Prove the following trigonometric identities.
Question:

Prove the following trigonometric identities.

$\frac{\tan ^{2} A}{1+\tan ^{2} A}+\frac{\cot ^{2} A}{1+\cot ^{2} A}=1$

Solution:

In the given question, we need to prove $\frac{\tan ^{2} A}{1+\tan ^{2} A}+\frac{\cot ^{2} A}{1+\cot ^{2} A}=1$.

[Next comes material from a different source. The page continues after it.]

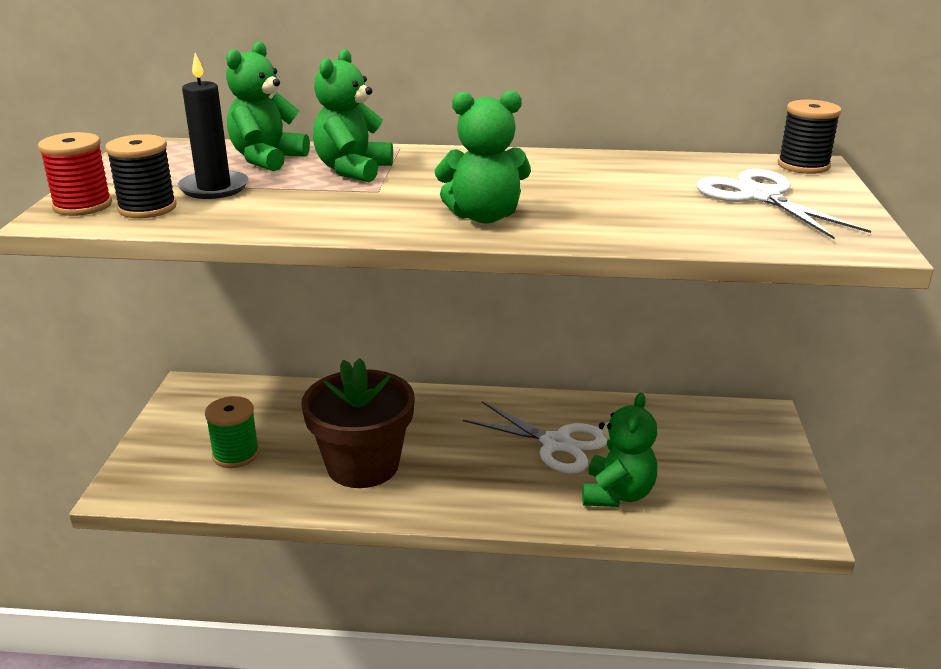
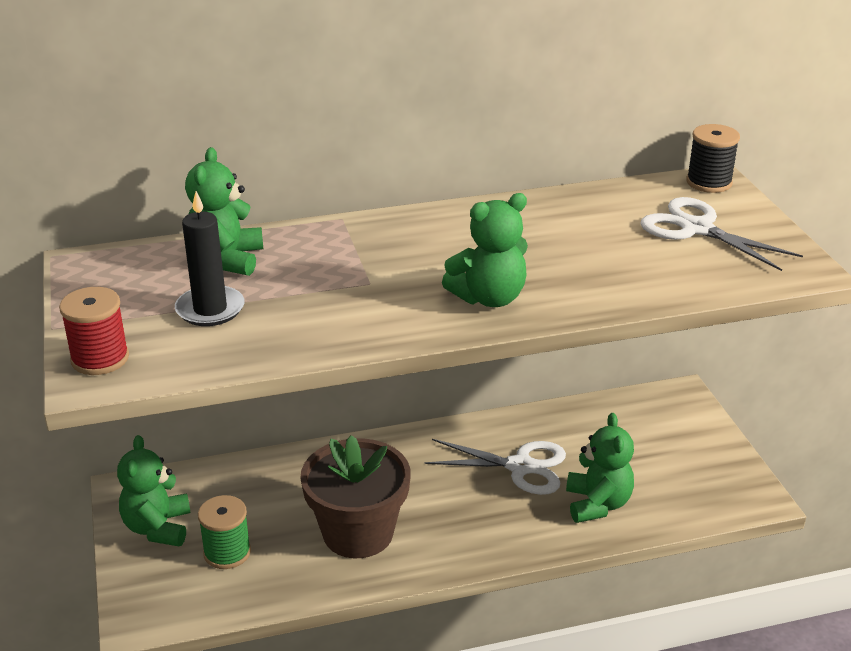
camera: 20 degrees left, 5 degrees up
black spool [105,134,177,218] -> none
green teddy bear [313,49,393,182] -> green teddy bear moved to [117,435,191,546]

Here, we will first solve the LHS.

Now, using $\tan \theta=\frac{\sin \theta}{\cos \theta}$ and $\cot \theta=\frac{\cos \theta}{\sin \theta}$, we get

$\frac{\tan ^{2} A}{1+\tan ^{2} A}+\frac{\cot ^{2} A}{1+\cot ^{2} A}=\frac{\left(\frac{\sin ^{2} A}{\cos ^{2} A}\right)}{\left(1+\frac{\sin ^{2} A}{\cos ^{2} A}\right)}+\frac{\left(\frac{\cos ^{2} A}{\sin ^{2} A}\right)}{\left(1+\frac{\cos ^{2} A}{\sin ^{2} A}\right)}$

$=\frac{\left(\frac{\sin ^{2} A}{\cos ^{2} A}\right)}{\left(\frac{\cos ^{2} A+\sin ^{2} A}{\cos ^{2} A}\right)}+\frac{\left(\frac{\cos ^{2} A}{\sin ^{2} A}\right)}{\left(\frac{\sin ^{2} A+\cos ^{2} A}{\sin ^{2} A}\right)}$

$=\frac{\left(\frac{\sin ^{2} A}{\cos ^{2} A}\right)}{\left(\frac{1}{\cos ^{2} A}\right)}+\frac{\left(\frac{\cos ^{2} A}{\sin ^{2} A}\right)}{\left(\frac{1}{\sin ^{2} A}\right)} \quad\left(\right.$ Using $\left.\sin ^{2} \theta+\cos ^{2} \theta=1\right)$

On further solving by taking the reciprocal of the denominator, we get,

$\frac{\left(\frac{\sin ^{2} A}{\cos ^{2} A}\right)}{\left(\frac{1}{\cos ^{2} A}\right)}+\frac{\left(\frac{\cos ^{2} A}{\sin ^{2} A}\right)}{\left(\frac{1}{\sin ^{2} A}\right)}=\left(\frac{\sin ^{2} A}{\cos ^{2} A}\right)\left(\frac{\cos ^{2} A}{1}\right)+\left(\frac{\cos ^{2} A}{\sin ^{2} A}\right)\left(\frac{\sin ^{2} A}{1}\right)$

$=\sin ^{2} A+\cos ^{2} A \quad\left(\right.$ Using $\left.\sin ^{2} \theta+\cos ^{2} \theta=1\right)$

$=1$

Hence proved.